The service also houses Snap originals, including a series based on Cox’s own YA novel The Dead Girls Detective Agency, while last year saw Snap launch its first Indian original, Phone Swap India, with its first UK original, A Fighting Chance, coming to the platform soon.

Tradition & transition

While such mobile platforms are clearly booming in popularity among this age group, not everyone is ready to give up on bringing teens back to linear just yet.

UK pubcaster the BBC relaunched its youth-skewing BBC Three as a linear network earlier this year, six years after it was made online-only.

While it is predominantly aimed at 16-34-year-olds, BBC Three controller Fiona Campbell tells TBI that the channel hopes to appeal to younger viewers. “We are looking at pre-watershed shows to either commission or reversion to make them age appropriate. This is so we can build a relationship with a younger audience so they can grow up with BBC Three.”
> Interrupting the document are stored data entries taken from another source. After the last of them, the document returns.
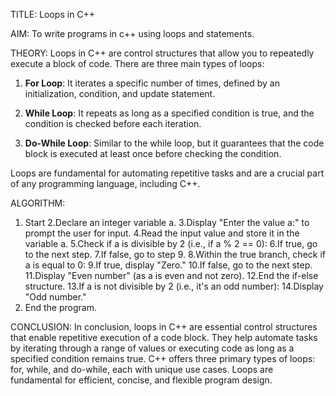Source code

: TITLE: Loops in C++

AIM: To write programs in c++ using loops and statements. 

THEORY:   Loops in C++ are control structures that allow you to repeatedly execute a block of code. There are three main types of loops:

1. **For Loop**: It iterates a specific number of times, defined by an initialization, condition, and update statement.

2. **While Loop**: It repeats as long as a specified condition is true, and the condition is checked before each iteration.

3. **Do-While Loop**: Similar to the while loop, but it guarantees that the code block is executed at least once before checking the condition.

Loops are fundamental for automating repetitive tasks and are a crucial part of any programming language, including C++.

ALGORITHM:
1. Start
2.Declare an integer variable a.
3.Display "Enter the value a:" to prompt the user for input.
4.Read the input value and store it in the variable a.
5.Check if a is divisible by 2 (i.e., if a % 2 == 0):
6.If true, go to the next step.
7.If false, go to step 9.
8.Within the true branch, check if a is equal to 0:
9.If true, display "Zero."
10.If false, go to the next step.
11.Display "Even number" (as a is even and not zero).
12.End the if-else structure.
13.If a is not divisible by 2 (i.e., it's an odd number):
14.Display "Odd number."
15. End the program.

CONCLUSION: In conclusion, loops in C++ are essential control structures that enable repetitive execution of a code block. 
They help automate tasks by iterating through a range of values or executing code as long as a specified condition remains true.
C++ offers three primary types of loops: for, while, and do-while, each with unique use cases. Loops are fundamental for efficient, concise, and flexible program design.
“We are looking to build a relationship with a younger audience so they can grow up with BBC Three”
Fiona Campbell, BBC Three

Campbell believes ‘traditional’ TV is still popular and can bring in large audiences, explaining that the relaunch is “one of the key initiatives” to bring kids to the broadcaster. She cites Glow Up and Young MasterChef as the kind of commissions with potential to reach this age group and says the channel can work in tandem with VOD service BBC iPlayer to place its content in front of more young viewers.

The exec acknowledges that the mobile platforms are “an effective way to reach young audiences” and explains that BBC Three is using them as a tool, primarily to drive audiences to the channel and to iPlayer “which is our priority.”

As for the prospect of permanently losing teens to these platforms as linear viewership continues to dwindle, Campbell comments: “Television has endured and whilst how audiences watch it has changed, it isn’t going away anytime soon.”

By contrast, CBC’s McCann suggests we are witnessing a moment of transition: “Kids want to make content, they want a voice in all this, they don’t just want to passively consume it. Once again, a generation has stepped forward and created a whole new genre of content, with new genres within it, and old media is catching up.”